EM-Blog: Entgegen dem olympischen Trend
Die Team-EM, die ab Sonntag in Kroatien ausgetragen wird, folgt einer langen Tradition. Der olympische Trend weist jedoch in Richtung Mixed-Teamwettbewerbe. Ist bald mit Veränderungen zu rechnen?

Team-Europameisterschaften, so wie sie am Sonntag im kroatischen Zadar eröffnet werden, gibt es schon seit den Fünfzigerjahren. Lange Zeit wurden sie in einem Aufwasch mit den Individualmeisterschaften ausgetragen, erstmals 2014 in Lissabon gewährte man dem Teamwettbewerb eine eigene Bühne.

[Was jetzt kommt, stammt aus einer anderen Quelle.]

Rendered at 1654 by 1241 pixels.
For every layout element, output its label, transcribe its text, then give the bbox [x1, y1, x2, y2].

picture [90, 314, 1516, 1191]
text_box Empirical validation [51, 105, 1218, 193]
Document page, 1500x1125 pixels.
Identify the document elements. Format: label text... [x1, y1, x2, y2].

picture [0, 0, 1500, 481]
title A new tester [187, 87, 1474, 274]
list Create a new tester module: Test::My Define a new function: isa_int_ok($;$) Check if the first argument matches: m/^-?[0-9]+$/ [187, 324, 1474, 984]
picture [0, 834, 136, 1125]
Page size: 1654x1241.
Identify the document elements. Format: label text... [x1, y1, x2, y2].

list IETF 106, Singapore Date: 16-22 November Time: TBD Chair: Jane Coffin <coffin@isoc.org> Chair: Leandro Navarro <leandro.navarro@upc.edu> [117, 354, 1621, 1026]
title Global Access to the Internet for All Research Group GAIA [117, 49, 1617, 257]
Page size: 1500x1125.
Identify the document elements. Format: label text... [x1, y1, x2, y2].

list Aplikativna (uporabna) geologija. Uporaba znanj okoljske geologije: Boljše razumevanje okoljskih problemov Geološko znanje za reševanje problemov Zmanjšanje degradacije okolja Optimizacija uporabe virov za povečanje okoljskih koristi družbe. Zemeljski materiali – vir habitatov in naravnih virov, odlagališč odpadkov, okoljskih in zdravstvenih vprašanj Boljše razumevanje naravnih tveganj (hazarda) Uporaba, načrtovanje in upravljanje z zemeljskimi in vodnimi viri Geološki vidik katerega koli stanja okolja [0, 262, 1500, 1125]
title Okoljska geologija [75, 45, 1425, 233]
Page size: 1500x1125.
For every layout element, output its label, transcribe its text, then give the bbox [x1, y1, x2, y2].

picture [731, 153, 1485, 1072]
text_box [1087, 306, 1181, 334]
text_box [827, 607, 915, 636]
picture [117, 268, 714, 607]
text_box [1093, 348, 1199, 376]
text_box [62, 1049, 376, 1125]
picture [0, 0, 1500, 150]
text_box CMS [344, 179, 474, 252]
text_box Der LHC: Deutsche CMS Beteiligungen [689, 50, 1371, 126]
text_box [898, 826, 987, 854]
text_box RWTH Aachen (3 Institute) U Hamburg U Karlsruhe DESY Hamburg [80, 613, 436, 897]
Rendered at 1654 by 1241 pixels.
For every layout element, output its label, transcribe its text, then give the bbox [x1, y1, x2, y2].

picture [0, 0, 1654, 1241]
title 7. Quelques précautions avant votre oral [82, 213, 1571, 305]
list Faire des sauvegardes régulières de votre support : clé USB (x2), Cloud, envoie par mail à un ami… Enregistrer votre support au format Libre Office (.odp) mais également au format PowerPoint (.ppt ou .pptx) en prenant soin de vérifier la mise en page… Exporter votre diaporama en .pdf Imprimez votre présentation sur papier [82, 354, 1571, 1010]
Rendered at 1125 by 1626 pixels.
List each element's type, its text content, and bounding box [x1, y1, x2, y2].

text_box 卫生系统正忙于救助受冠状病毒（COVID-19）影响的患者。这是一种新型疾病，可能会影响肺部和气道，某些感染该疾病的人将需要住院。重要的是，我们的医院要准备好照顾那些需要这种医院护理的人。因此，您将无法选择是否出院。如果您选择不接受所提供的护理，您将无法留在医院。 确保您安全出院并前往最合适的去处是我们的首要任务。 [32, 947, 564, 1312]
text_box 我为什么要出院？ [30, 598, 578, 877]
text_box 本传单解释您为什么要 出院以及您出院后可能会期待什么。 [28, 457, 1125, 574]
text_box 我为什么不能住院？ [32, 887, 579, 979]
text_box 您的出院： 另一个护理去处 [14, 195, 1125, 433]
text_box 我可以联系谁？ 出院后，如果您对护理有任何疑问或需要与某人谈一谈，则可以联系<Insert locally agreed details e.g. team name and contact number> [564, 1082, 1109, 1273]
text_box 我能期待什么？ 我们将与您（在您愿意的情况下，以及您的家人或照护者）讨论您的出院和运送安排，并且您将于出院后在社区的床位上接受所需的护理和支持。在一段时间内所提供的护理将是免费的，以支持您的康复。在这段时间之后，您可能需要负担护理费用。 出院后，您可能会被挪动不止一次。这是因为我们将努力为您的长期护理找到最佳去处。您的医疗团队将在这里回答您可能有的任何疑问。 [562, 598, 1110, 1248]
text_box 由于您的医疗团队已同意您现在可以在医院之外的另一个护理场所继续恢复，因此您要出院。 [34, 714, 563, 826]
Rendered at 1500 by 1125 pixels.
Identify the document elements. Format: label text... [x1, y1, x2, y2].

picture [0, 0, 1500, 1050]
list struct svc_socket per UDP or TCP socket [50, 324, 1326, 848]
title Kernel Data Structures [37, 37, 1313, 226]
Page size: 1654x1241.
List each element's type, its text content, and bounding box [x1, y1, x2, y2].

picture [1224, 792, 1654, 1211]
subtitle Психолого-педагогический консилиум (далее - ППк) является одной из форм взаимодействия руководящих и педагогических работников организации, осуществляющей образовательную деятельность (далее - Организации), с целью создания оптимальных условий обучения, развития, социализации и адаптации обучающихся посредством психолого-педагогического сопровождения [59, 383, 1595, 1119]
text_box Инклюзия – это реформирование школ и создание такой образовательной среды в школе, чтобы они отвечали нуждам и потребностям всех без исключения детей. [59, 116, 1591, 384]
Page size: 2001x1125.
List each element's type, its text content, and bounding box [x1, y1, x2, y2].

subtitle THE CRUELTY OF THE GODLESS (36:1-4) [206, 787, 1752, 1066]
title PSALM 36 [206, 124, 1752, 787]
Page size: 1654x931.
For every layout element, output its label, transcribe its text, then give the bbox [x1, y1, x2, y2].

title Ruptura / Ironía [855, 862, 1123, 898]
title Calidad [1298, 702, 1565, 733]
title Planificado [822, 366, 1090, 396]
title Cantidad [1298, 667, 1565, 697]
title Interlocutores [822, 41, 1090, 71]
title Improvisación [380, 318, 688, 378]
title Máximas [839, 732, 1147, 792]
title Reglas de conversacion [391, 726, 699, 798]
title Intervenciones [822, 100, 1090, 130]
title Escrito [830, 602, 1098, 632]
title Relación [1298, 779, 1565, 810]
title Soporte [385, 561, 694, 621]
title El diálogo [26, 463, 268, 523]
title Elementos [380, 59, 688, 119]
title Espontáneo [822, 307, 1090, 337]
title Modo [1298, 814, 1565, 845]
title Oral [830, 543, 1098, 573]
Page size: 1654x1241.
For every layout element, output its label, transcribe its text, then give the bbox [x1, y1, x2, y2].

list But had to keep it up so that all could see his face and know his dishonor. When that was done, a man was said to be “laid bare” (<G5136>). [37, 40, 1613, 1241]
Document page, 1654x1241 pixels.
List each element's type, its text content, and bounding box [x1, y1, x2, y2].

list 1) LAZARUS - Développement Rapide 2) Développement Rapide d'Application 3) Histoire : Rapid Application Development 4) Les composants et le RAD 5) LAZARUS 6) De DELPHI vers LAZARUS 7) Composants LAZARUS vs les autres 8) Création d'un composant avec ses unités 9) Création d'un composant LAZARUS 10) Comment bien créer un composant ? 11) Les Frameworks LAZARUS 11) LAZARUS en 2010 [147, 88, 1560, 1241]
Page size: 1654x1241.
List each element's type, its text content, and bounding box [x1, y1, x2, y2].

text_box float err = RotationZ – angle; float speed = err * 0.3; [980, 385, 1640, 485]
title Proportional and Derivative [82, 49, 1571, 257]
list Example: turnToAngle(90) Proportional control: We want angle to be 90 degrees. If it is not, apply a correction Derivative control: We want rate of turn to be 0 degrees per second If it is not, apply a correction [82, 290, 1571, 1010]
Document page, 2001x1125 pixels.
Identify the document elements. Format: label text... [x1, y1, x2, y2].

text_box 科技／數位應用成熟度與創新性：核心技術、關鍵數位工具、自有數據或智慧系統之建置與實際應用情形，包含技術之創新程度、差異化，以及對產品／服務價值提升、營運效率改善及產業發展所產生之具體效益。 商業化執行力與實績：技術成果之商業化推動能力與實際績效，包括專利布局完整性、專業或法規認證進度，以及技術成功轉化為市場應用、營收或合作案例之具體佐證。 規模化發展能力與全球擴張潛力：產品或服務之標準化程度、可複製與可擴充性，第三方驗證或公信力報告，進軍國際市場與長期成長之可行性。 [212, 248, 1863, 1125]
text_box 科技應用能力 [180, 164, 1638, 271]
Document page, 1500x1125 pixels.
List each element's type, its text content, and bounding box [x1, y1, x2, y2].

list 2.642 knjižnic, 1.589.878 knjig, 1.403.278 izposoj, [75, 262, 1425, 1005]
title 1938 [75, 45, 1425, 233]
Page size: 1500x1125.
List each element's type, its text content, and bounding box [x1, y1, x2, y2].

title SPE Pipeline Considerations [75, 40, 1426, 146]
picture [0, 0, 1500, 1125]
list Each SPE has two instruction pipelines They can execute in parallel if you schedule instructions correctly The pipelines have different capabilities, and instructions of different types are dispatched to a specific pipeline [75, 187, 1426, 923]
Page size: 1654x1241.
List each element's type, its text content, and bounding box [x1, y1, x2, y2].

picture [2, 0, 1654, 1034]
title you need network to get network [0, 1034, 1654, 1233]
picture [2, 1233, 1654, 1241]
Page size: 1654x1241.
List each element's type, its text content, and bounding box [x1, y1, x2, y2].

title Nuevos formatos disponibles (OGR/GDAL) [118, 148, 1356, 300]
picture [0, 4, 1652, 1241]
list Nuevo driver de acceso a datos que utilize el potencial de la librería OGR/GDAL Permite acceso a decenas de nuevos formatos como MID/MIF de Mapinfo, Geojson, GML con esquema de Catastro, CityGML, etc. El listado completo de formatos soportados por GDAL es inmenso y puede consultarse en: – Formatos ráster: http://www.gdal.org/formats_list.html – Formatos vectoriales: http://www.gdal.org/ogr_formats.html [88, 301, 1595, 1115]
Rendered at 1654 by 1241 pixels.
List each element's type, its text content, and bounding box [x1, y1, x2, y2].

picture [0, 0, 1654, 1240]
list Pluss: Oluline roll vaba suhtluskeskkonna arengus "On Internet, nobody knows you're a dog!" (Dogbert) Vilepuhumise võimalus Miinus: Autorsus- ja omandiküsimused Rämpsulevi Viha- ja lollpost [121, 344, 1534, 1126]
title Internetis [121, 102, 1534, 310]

Was in all den Jahren und bis heute gleich geblieben ist: Die Damen und Herren einer Nation bilden jeweils eigene Mannschaften - gemischte Teams gab es nie. So wird es auch in Zadar sein, woran erst einmal nichts Ungewöhnliches ist. Die Frage lautet eher: Wird dieser Wettbewerb noch lange so fortgeführt oder wird er irgendwann durch einen Mixed-Team-Wettkampf ersetzt oder ergänzt? Und wäre das wünschenswert oder sollte man alles so lassen, wie es ist?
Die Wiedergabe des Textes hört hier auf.